One of the greatest things about the Internet, in addition to its convenience, speed, and interactivity, is its open nature. Wheras the "little guy" is often barred from traditional media like printing and broadcasting because of the high costs and deeply-entrenched competition, the Internet offers an inexpensive way for all kinds of people to easily publish their ideas around the globe. While this lack of barriers has allowed for a lot of amateur and low-quality material on the web, it has also provided for the creation of many first-rate publications, some of which might never have existed otherwise. Some of the neatest sites have come from small towns and local neighborhoods where residents have made use of the Internet to strengthen their communities and offer immediate perspectives that can't be rivaled by the bigger, corporate media. Lately I've been finding a lot of websites dedicated to the news, culture, and history of small towns in the region around my home in southwest Wisconsin. I thought I'd share three of my favorites here today:
Be sure to check out these sites if you're a fellow Western-Wisconsinite, and as always, check the Links Page for a complete list of my favorite websites. Also, if you know of any other sites dedicated to the news and culture of small towns in Southwest Wisconsin, leave a comment and let me know.
Whilst traipsing about the Internet, I occasionally discover websites that impress my sensibilities but that fail to impress themselves upon my memory. This is always unfortunate. When I try to relocate these sites, my searches often fall hopelessly short. It makes me feel like the prince who had nothing but a glass slipper by which to find the girl who stole his heart at the ball. Weeks, months, or years pass with no success, and often I completely forget these sites that had so enthralled me. Sometimes, however, I happen upon a lost website again in a chance encounter. Such a reunification, while it doesn't quite permit me to live happily ever after, is still usually rather satisfying. It was by just this kind of chance encounter that I recently rediscovered the site I want to share with you today.
LibriVox.org is a website that offers free audio recordings of classical literature and public domain texts. The project was founded in 2005, it's non-profit and advertising-free, and the audiobooks it offers are recorded by volunteers from around the world. The large and growing catalog of recordings includes works by such fashionable authors as Jane Austen, Geoffrey Chaucer, Oscar Wilde, John Milton, Mark Twain and William Shakespeare—among many others. You can download the audio books as mp3s, or as patent-free and technologically superior Ogg Vorbis files.

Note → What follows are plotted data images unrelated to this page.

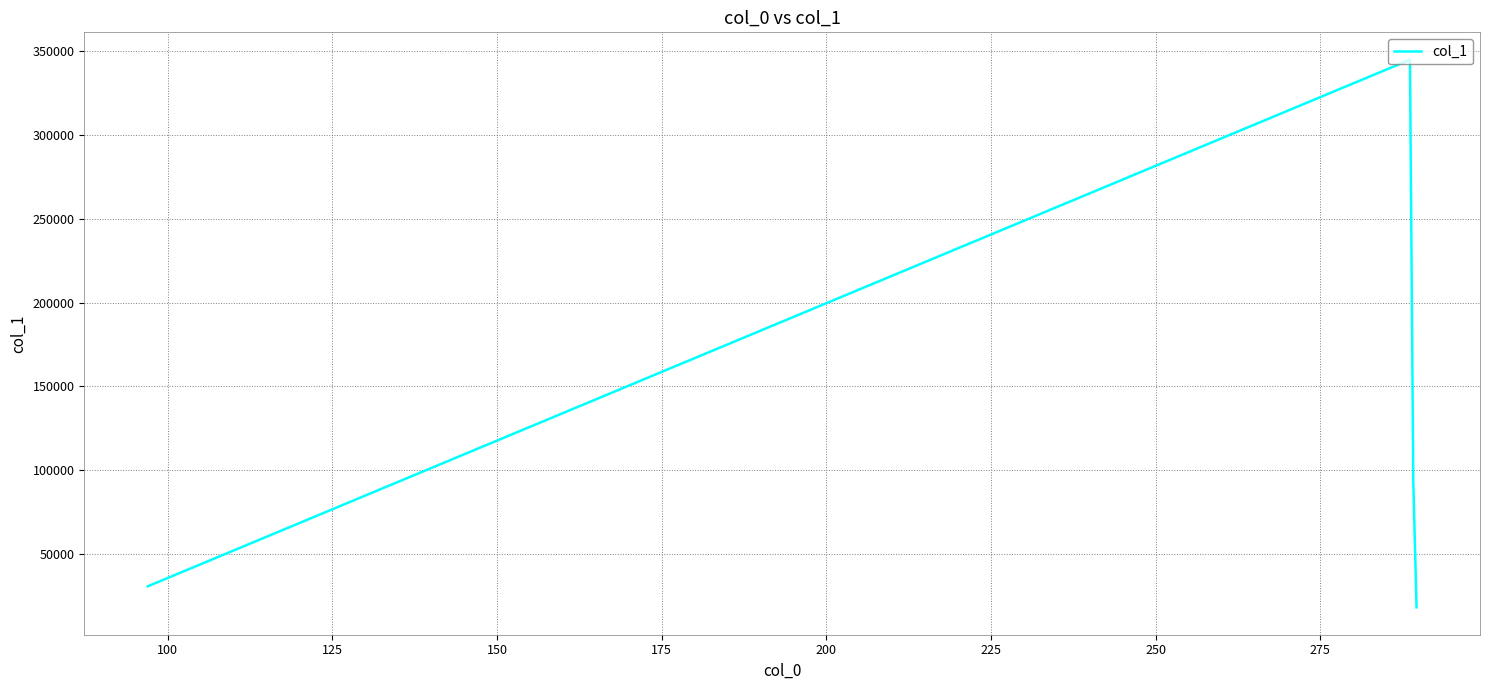

What is the sum of all values?

486776.2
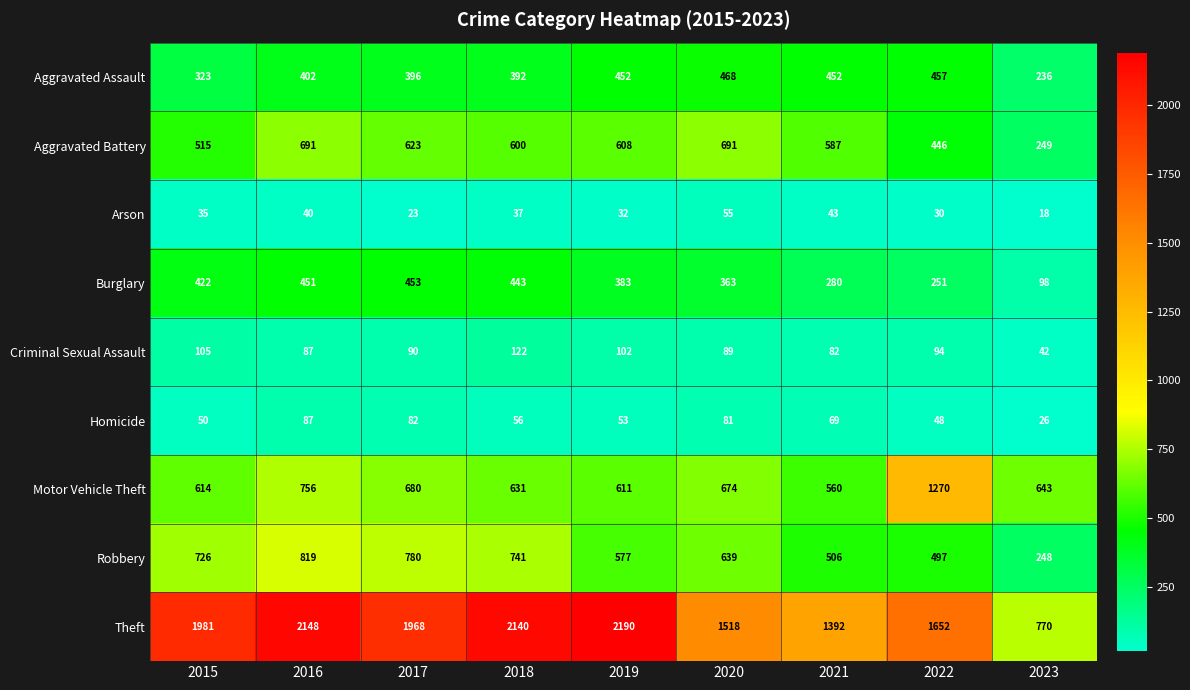

The value of Theft at 2021 is 2279. True or false?

False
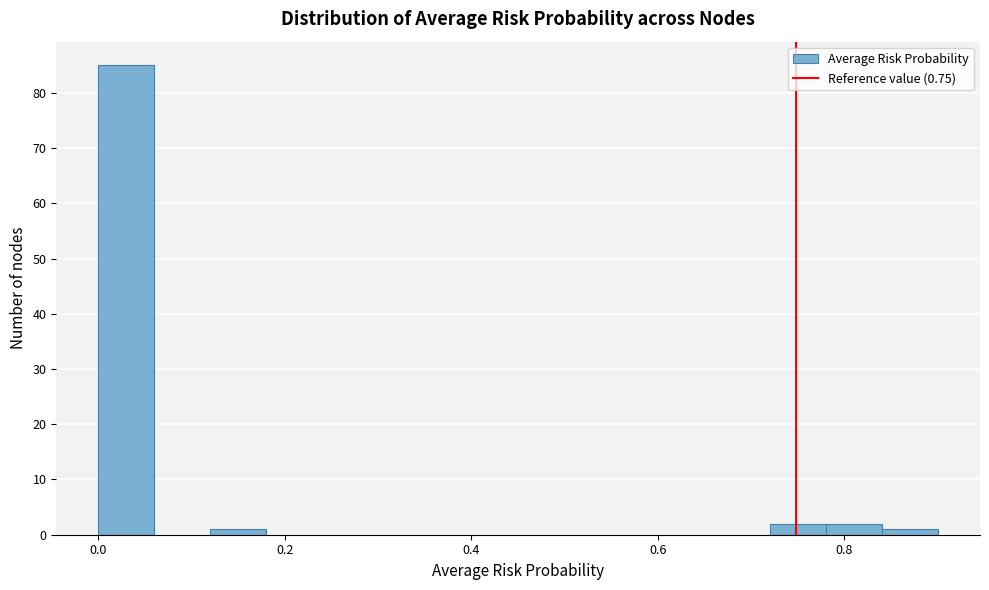

Read against the x-axis, roughly where is the centre of the tallest bar?

0.04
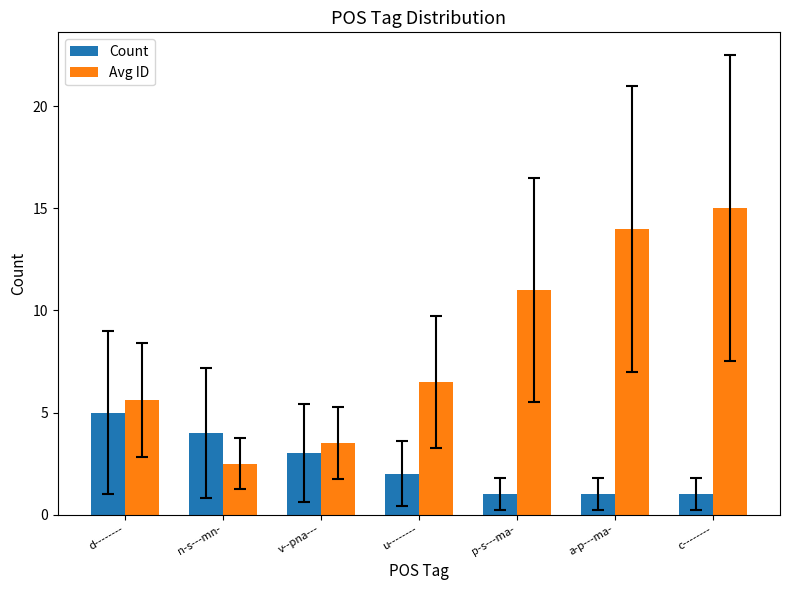

Are the bars horizontal?

No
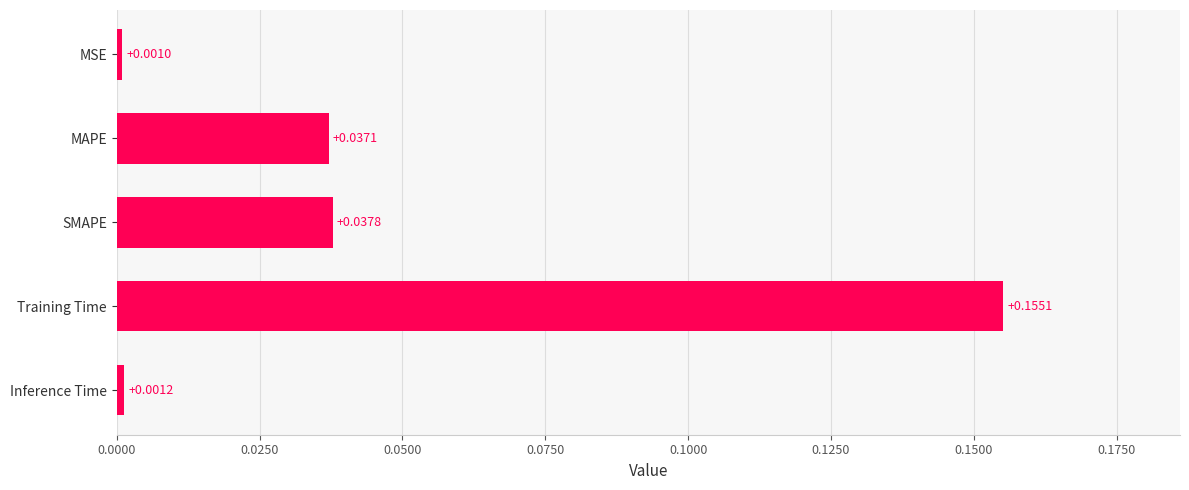

Which has a higher value, MSE or MAPE?

MAPE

Since LibriVox relies on disparate volunteers to produce its recordings, the narration quality varies a lot from book to book and chapter to chapter. Nonetheless, the few speakers I've heard so far had clear diction and easily read with enough dramatic flair to keep my interest. If you think you could do a better job of reading, don't forget that you can volunteer to record books for the site too! I would happily contribute to this project myself if I only had a quiet place to read uninterrupted.
Anyway, I'm very happy to have found this site again. I love to read, but I find that while school is on I am too busy reading for class to ever read for pleasure—I'd have time, I suppose, but not the energy. LibriVox is the perfect solution: it's free, it's online, and audiobooks let me delve into literature for pleasure while giving my eyes a rest after a long session of reading for school. If your situation is similar, I hope you'll give this site a try. Alternatively, old favorite Project Gutenberg is still there for those who prefer just the text. Either way, there's no longer any excuse to keep from experiencing those great old books you've always been meaning to read!